■ **Material for this exercise**:
— begin —
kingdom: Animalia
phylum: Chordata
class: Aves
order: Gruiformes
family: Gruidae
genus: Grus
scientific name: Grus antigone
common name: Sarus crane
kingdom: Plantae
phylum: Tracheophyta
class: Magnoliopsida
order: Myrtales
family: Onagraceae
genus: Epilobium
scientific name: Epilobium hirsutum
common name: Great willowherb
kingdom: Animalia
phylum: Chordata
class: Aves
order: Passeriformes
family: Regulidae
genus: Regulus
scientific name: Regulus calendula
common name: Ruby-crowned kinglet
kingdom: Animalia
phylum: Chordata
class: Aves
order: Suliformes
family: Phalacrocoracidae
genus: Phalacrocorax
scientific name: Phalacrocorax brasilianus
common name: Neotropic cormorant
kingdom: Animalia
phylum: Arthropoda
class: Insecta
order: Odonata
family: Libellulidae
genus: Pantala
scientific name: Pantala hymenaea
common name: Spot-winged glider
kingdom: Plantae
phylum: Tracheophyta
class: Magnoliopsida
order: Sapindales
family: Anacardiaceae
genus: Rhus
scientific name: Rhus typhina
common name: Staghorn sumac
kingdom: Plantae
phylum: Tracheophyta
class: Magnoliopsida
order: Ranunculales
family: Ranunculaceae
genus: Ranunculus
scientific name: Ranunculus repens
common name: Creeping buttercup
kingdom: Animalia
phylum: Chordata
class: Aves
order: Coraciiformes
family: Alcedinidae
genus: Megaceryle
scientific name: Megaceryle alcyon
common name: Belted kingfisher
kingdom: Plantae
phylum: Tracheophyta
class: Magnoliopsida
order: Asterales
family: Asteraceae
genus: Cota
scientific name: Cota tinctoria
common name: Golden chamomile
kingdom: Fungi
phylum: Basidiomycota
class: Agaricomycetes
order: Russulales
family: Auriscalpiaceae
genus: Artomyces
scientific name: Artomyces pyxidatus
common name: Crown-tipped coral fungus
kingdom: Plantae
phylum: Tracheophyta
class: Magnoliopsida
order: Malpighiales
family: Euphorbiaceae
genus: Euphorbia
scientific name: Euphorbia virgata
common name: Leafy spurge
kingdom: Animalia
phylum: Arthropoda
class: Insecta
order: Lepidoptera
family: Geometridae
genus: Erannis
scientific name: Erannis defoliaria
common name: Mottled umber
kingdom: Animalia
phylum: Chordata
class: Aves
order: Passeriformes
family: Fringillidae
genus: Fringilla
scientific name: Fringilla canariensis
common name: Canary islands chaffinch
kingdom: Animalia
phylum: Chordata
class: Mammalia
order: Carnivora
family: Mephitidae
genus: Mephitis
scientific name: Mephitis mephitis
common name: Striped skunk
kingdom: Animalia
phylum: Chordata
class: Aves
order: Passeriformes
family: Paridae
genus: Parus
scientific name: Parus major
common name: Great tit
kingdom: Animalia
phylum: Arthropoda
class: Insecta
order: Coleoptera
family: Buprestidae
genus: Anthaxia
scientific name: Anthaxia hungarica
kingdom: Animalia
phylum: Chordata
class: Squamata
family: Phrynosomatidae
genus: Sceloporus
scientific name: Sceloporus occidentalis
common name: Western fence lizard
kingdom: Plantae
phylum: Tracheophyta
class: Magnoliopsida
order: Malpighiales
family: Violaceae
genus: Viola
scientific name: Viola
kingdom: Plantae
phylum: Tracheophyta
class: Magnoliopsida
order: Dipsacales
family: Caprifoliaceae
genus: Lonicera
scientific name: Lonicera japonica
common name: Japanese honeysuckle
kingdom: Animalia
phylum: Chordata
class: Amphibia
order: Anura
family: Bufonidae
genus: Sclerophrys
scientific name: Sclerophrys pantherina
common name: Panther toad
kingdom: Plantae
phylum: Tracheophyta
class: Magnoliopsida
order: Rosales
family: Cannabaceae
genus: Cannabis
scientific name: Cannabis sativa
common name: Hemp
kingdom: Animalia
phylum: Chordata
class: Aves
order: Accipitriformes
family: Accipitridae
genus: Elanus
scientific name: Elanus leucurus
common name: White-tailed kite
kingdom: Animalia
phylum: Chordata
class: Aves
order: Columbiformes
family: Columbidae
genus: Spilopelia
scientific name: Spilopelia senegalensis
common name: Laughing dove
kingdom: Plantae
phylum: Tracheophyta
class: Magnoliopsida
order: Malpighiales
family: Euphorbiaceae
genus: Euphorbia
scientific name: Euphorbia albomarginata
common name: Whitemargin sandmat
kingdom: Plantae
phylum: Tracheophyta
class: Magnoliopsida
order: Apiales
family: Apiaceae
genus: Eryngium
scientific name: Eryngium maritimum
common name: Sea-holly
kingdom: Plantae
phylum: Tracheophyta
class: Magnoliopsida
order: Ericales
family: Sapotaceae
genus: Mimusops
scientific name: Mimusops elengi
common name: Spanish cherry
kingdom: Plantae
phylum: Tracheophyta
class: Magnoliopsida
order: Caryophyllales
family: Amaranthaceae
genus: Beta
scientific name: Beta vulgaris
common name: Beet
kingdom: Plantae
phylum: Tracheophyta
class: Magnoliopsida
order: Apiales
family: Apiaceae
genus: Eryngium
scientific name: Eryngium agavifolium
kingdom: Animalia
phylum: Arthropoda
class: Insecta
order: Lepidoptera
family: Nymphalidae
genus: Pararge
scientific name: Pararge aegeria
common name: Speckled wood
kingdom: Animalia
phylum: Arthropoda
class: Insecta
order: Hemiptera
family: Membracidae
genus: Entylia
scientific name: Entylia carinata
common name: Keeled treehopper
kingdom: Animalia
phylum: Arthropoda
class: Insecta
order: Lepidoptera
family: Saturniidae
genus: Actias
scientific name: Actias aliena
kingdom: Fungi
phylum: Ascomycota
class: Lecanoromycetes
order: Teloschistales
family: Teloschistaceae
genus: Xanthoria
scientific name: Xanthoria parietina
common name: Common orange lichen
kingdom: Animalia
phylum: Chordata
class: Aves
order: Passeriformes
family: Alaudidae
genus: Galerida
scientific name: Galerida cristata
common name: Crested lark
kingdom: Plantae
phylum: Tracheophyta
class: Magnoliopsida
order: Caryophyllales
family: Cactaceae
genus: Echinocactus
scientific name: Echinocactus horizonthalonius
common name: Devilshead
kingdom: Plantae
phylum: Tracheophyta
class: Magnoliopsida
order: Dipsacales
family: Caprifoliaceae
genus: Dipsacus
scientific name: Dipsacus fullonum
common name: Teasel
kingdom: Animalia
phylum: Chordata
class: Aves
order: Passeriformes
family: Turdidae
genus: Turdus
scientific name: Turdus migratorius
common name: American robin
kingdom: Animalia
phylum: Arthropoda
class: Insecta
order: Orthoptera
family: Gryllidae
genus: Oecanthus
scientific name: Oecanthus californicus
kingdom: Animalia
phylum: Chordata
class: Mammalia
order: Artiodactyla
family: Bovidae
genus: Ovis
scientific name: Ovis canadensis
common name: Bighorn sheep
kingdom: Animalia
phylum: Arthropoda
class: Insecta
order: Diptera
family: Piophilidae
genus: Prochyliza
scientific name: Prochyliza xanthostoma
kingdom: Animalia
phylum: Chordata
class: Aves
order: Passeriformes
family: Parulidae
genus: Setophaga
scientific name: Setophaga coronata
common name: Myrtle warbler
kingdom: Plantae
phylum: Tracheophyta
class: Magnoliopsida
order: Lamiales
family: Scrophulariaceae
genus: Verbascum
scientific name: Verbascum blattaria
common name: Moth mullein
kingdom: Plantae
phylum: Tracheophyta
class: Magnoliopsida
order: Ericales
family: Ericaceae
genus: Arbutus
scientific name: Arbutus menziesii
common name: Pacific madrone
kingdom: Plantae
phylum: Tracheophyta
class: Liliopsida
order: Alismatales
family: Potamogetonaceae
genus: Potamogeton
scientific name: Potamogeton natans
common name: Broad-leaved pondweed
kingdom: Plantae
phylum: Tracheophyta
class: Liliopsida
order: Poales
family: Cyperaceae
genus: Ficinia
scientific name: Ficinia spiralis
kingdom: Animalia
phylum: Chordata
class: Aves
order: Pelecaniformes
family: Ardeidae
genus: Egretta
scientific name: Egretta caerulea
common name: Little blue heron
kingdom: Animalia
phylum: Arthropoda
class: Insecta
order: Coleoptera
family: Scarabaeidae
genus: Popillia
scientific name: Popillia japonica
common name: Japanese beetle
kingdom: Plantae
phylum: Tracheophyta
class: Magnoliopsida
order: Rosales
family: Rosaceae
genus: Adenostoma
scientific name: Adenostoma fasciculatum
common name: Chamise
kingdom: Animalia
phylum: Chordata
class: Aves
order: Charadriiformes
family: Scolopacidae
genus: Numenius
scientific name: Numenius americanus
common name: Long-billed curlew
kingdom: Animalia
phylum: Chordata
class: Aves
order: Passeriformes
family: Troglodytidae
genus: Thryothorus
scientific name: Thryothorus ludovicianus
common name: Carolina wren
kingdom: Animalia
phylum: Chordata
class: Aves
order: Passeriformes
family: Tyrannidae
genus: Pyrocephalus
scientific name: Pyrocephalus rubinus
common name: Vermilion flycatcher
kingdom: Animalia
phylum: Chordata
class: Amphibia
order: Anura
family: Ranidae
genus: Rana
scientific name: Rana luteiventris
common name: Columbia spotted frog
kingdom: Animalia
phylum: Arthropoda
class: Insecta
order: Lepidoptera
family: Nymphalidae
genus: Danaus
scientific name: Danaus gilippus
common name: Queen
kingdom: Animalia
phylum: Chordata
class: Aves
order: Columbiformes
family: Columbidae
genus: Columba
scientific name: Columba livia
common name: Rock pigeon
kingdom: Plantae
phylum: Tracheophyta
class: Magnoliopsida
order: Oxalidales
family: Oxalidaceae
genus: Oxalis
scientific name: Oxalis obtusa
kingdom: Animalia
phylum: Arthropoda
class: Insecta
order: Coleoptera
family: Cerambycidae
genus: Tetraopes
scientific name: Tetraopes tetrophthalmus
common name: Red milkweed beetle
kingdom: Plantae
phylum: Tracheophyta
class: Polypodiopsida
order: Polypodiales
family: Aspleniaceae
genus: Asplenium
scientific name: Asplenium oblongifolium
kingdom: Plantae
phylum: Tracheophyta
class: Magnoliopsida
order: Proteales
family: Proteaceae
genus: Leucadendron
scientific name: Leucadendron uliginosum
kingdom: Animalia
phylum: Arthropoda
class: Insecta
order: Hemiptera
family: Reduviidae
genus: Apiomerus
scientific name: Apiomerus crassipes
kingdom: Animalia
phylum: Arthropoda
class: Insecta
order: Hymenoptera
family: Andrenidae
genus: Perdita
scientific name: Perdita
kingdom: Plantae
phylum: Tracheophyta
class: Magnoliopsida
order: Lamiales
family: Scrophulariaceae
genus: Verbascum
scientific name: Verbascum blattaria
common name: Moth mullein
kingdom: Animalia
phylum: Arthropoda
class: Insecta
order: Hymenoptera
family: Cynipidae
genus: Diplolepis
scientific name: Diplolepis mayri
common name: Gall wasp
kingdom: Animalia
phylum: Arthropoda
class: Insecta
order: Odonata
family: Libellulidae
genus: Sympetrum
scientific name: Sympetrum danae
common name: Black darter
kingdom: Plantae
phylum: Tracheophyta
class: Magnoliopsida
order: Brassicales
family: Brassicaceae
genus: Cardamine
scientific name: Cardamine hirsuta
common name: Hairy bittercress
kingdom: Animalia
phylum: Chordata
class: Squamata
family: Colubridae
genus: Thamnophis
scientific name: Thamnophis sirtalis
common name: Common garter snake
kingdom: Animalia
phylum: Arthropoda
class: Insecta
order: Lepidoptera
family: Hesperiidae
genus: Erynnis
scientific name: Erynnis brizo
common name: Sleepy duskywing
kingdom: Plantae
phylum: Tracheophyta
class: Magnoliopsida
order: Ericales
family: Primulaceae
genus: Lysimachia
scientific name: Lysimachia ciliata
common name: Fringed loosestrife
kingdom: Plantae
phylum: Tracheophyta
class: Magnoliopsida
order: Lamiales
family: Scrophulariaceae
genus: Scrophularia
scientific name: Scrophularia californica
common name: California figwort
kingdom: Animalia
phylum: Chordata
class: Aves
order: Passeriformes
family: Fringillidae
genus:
— end —
■ **Set task**: Render the listing from its first line up to and including the line with "order: Suliformes" as a Markdown table with two columns, No. for the row number and Entry for the line itself. Leave out any blank lines.

■ **Result of the task**:
| No. | Entry |
|---|---|
| 1 | kingdom: Animalia |
| 2 | phylum: Chordata |
| 3 | class: Aves |
| 4 | order: Gruiformes |
| 5 | family: Gruidae |
| 6 | genus: Grus |
| 7 | scientific name: Grus antigone |
| 8 | common name: Sarus crane |
| 9 | kingdom: Plantae |
| 10 | phylum: Tracheophyta |
| 11 | class: Magnoliopsida |
| 12 | order: Myrtales |
| 13 | family: Onagraceae |
| 14 | genus: Epilobium |
| 15 | scientific name: Epilobium hirsutum |
| 16 | common name: Great willowherb |
| 17 | kingdom: Animalia |
| 18 | phylum: Chordata |
| 19 | class: Aves |
| 20 | order: Passeriformes |
| 21 | family: Regulidae |
| 22 | genus: Regulus |
| 23 | scientific name: Regulus calendula |
| 24 | common name: Ruby-crowned kinglet |
| 25 | kingdom: Animalia |
| 26 | phylum: Chordata |
| 27 | class: Aves |
| 28 | order: Suliformes |